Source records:
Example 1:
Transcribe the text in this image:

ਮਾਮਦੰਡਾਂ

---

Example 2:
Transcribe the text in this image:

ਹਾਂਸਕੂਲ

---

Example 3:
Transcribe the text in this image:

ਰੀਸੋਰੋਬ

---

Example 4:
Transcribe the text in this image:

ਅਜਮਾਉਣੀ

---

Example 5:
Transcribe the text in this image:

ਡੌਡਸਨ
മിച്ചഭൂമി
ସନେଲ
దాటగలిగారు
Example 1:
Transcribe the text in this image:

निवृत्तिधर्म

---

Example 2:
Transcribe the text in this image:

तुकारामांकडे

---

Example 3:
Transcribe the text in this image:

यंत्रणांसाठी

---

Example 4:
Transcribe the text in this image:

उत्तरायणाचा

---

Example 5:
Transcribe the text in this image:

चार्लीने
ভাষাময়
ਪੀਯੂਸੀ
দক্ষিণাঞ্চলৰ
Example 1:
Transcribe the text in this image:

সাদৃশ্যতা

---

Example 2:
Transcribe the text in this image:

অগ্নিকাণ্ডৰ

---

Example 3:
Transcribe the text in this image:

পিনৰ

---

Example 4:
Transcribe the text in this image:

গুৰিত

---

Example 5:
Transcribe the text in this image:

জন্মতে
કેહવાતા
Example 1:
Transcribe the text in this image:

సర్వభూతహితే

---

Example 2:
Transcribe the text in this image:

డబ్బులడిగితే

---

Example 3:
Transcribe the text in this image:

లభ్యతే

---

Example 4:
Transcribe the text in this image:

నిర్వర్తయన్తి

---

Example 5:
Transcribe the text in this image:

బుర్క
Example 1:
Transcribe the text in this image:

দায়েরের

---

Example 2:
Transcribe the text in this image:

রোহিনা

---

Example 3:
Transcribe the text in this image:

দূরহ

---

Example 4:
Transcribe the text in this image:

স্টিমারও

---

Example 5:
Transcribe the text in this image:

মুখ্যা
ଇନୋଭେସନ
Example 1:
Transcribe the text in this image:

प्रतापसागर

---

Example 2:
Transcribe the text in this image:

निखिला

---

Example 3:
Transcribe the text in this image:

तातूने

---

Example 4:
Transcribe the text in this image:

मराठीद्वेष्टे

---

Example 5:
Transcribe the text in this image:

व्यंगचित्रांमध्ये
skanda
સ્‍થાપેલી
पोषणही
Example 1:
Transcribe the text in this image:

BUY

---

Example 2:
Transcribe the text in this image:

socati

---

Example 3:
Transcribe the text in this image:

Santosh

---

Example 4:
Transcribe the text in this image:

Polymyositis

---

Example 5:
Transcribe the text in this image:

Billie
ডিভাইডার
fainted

◆ **REQUIREMENT**
Transcribe all of the data above, keeping each line exactly as it stands.

◆ **FINAL ANSWER**
Example 1:
Transcribe the text in this image:

ਮਾਮਦੰਡਾਂ

---

Example 2:
Transcribe the text in this image:

ਹਾਂਸਕੂਲ

---

Example 3:
Transcribe the text in this image:

ਰੀਸੋਰੋਬ

---

Example 4:
Transcribe the text in this image:

ਅਜਮਾਉਣੀ

---

Example 5:
Transcribe the text in this image:

ਡੌਡਸਨ
മിച്ചഭൂമി
ସନେଲ
దాటగలిగారు
Example 1:
Transcribe the text in this image:

निवृत्तिधर्म

---

Example 2:
Transcribe the text in this image:

तुकारामांकडे

---

Example 3:
Transcribe the text in this image:

यंत्रणांसाठी

---

Example 4:
Transcribe the text in this image:

उत्तरायणाचा

---

Example 5:
Transcribe the text in this image:

चार्लीने
ভাষাময়
ਪੀਯੂਸੀ
দক্ষিণাঞ্চলৰ
Example 1:
Transcribe the text in this image:

সাদৃশ্যতা

---

Example 2:
Transcribe the text in this image:

অগ্নিকাণ্ডৰ

---

Example 3:
Transcribe the text in this image:

পিনৰ

---

Example 4:
Transcribe the text in this image:

গুৰিত

---

Example 5:
Transcribe the text in this image:

জন্মতে
કેહવાતા
Example 1:
Transcribe the text in this image:

సర్వభూతహితే

---

Example 2:
Transcribe the text in this image:

డబ్బులడిగితే

---

Example 3:
Transcribe the text in this image:

లభ్యతే

---

Example 4:
Transcribe the text in this image:

నిర్వర్తయన్తి

---

Example 5:
Transcribe the text in this image:

బుర్క
Example 1:
Transcribe the text in this image:

দায়েরের

---

Example 2:
Transcribe the text in this image:

রোহিনা

---

Example 3:
Transcribe the text in this image:

দূরহ

---

Example 4:
Transcribe the text in this image:

স্টিমারও

---

Example 5:
Transcribe the text in this image:

মুখ্যা
ଇନୋଭେସନ
Example 1:
Transcribe the text in this image:

प्रतापसागर

---

Example 2:
Transcribe the text in this image:

निखिला

---

Example 3:
Transcribe the text in this image:

तातूने

---

Example 4:
Transcribe the text in this image:

मराठीद्वेष्टे

---

Example 5:
Transcribe the text in this image:

व्यंगचित्रांमध्ये
skanda
સ્‍થાપેલી
पोषणही
Example 1:
Transcribe the text in this image:

BUY

---

Example 2:
Transcribe the text in this image:

socati

---

Example 3:
Transcribe the text in this image:

Santosh

---

Example 4:
Transcribe the text in this image:

Polymyositis

---

Example 5:
Transcribe the text in this image:

Billie
ডিভাইডার
fainted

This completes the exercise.